Number of boundary conditions to solve a 2D PDE ?

Hi All,

I've already asked this question in a different thread but that fetched only luke warm response. Perhaps, my question was not very clear. I'm now starting this new thread after rephrasing my question so as to make my question clearer.

How many boundary conditions are needed to solve a 2nd order PDE in x and y ? For example, take the case of a 2D Laplace equation in x-y. It seems obvious that we need a total of 4 BC, 2 in x and 2 in y. But, **what is confusing to me is the relation between the number of BC and the shape of the domain on which the PDE is to solved** ? Text books always show the example of a rectangle domain which is pretty straight-forward. **But, what if the domain is anything else arbitrary ? Will the number of BC be still 4 ? **

Can you guys help me understand this ?

Thanks a lot in advance,

aeroaero

Re: Number of boundary conditions to solve a 2D PDE ?

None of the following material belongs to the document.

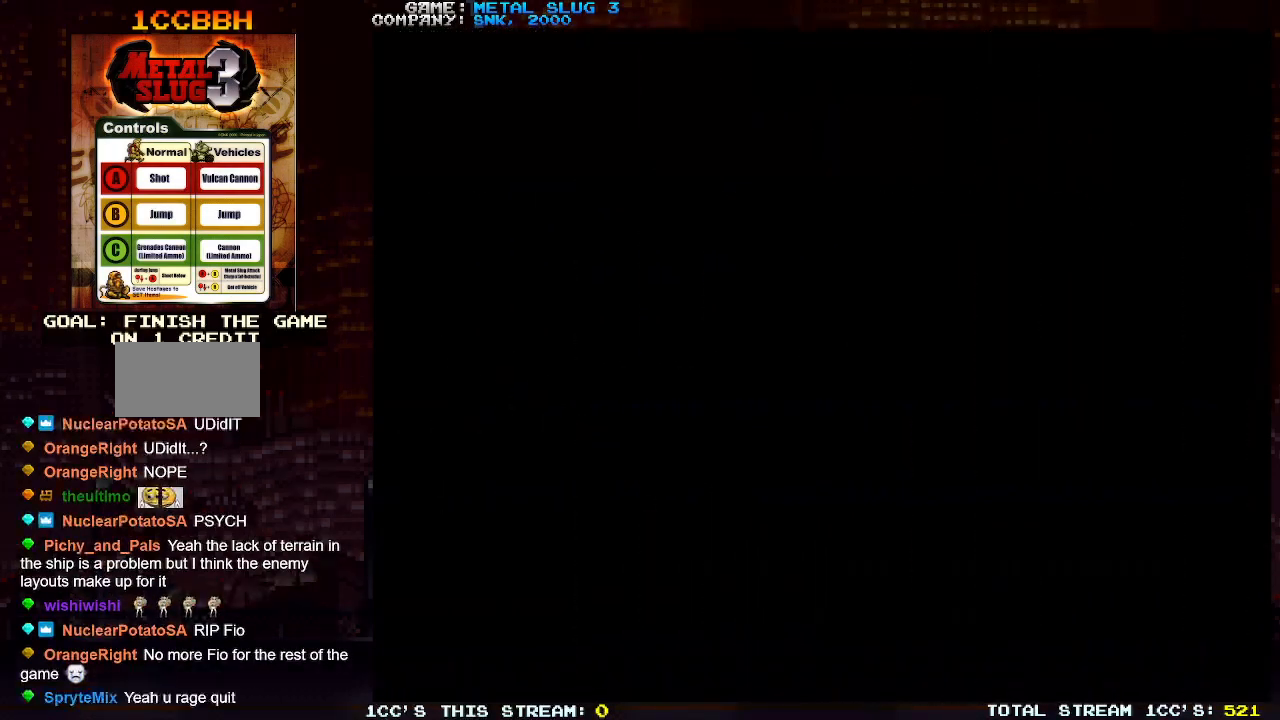
{"buttons": [], "left_stick": "center", "events": [[50, "SQUARE", "up"], [167, "left_stick", "center"], [417, "SQUARE", "down"], [467, "SQUARE", "up"]]}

The number of boundary conditions for a second order partial differential equation is four. That does NOT have to be the four edges of a rectangle. For example, if you have a pde on a **disk** then the four conditions will typically be:

1) The value of the function on the boundary of the disk.

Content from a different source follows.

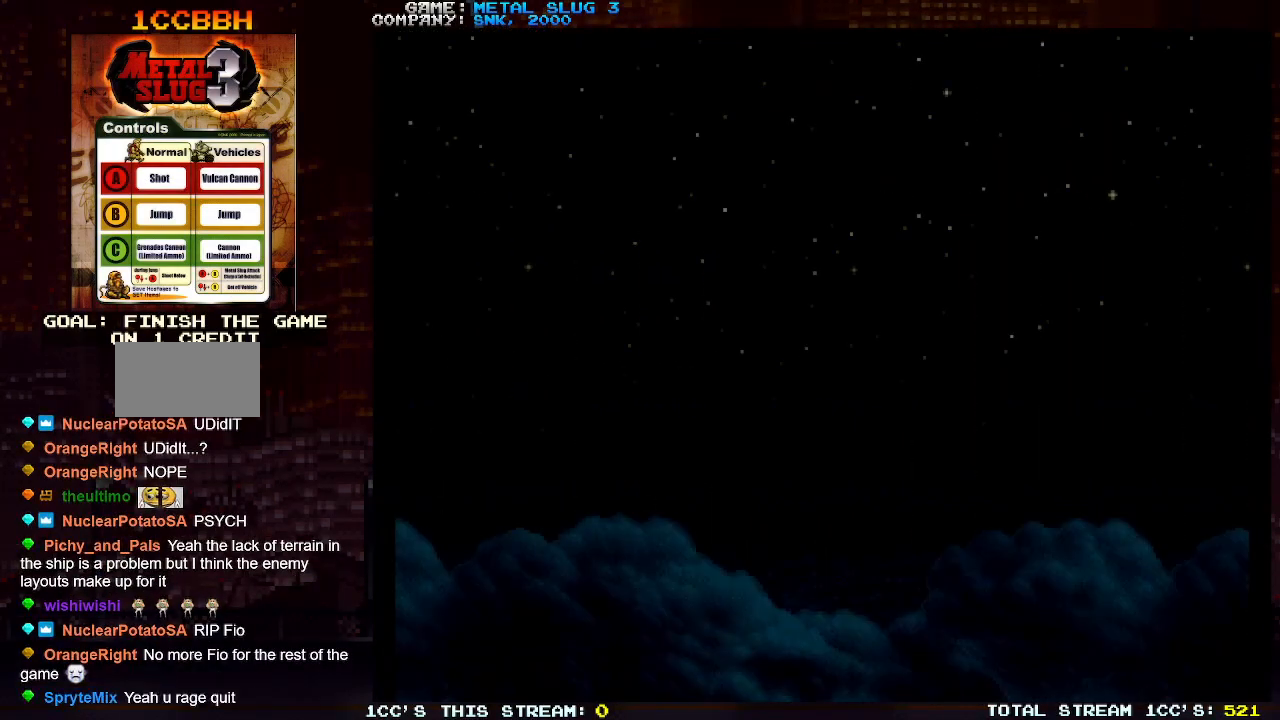
{"buttons": [], "left_stick": "center", "events": [[267, "SQUARE", "down"], [333, "SQUARE", "up"]]}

2) Whether the value of the function as you go to the center of the disk is finite or not (Solutions to pde's involving the Laplacian, on a disk, for example, typically involves the Bessel functions- and some of the Bessel functions are finite at 0, others not).

3) The fact that the function is periodic with period [itex]2\pi[/itex] in the angle.

4) The fact that the derivative of the function, with respect to the angle, is also periodic with period [itex]2\pi[/itex].

Re: Number of boundary conditions to solve a 2D PDE ?

I appreciate your quick response. Here is where I am confused: In the case of a rectangle domain, I am able to identify two boundaries at constant x and y. Similarly, for a circle in polar coordinates, I can identify two boundaries at constant r and constant theta as you mentioned. The problem is when you have a domain for which I cannot identify boundaries at constant values of my independent variables. An example of such a domain is a pentagon.